Segment Start: Records provided

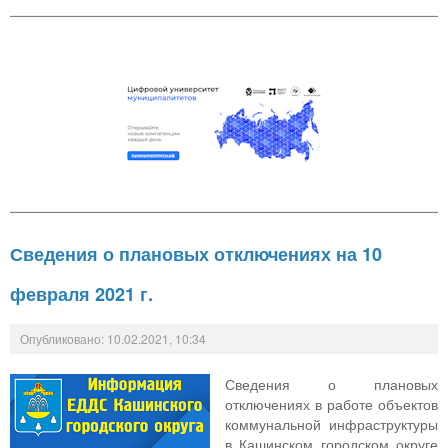
Сведения о плановых отключениях на 10
февраля 2021 г.
Опубликовано: 10.02.2021, 10:34
Сведения о плановых
отключениях в работе объектов
коммунальной инфраструктуры
в Кашинском городском округе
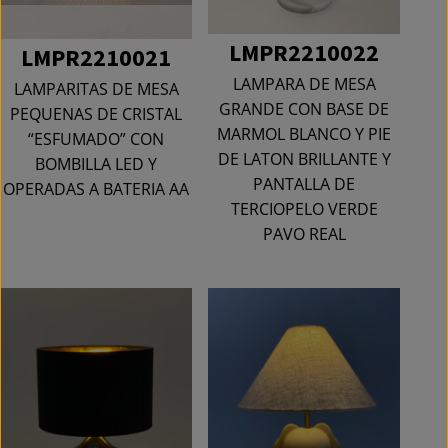
LMPR2210022
LMPR2210021
LAMPARA DE MESA
LAMPARITAS DE MESA
GRANDE CON BASE DE
PEQUENAS DE CRISTAL
MARMOL BLANCO Y PIE
“ESFUMADO” CON
DE LATON BRILLANTE Y
BOMBILLA LED Y
PANTALLA DE
OPERADAS A BATERIA AA
TERCIOPELO VERDE
PAVO REAL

Segment End: Records provided

Exercise prompt – Everything from the line containing "GRANDE CON BASE DE" through the end of the entries above should be retyped exactly, and nothing else.

Output of the exercise –
GRANDE CON BASE DE
PEQUENAS DE CRISTAL
MARMOL BLANCO Y PIE
“ESFUMADO” CON
DE LATON BRILLANTE Y
BOMBILLA LED Y
PANTALLA DE
OPERADAS A BATERIA AA
TERCIOPELO VERDE
PAVO REAL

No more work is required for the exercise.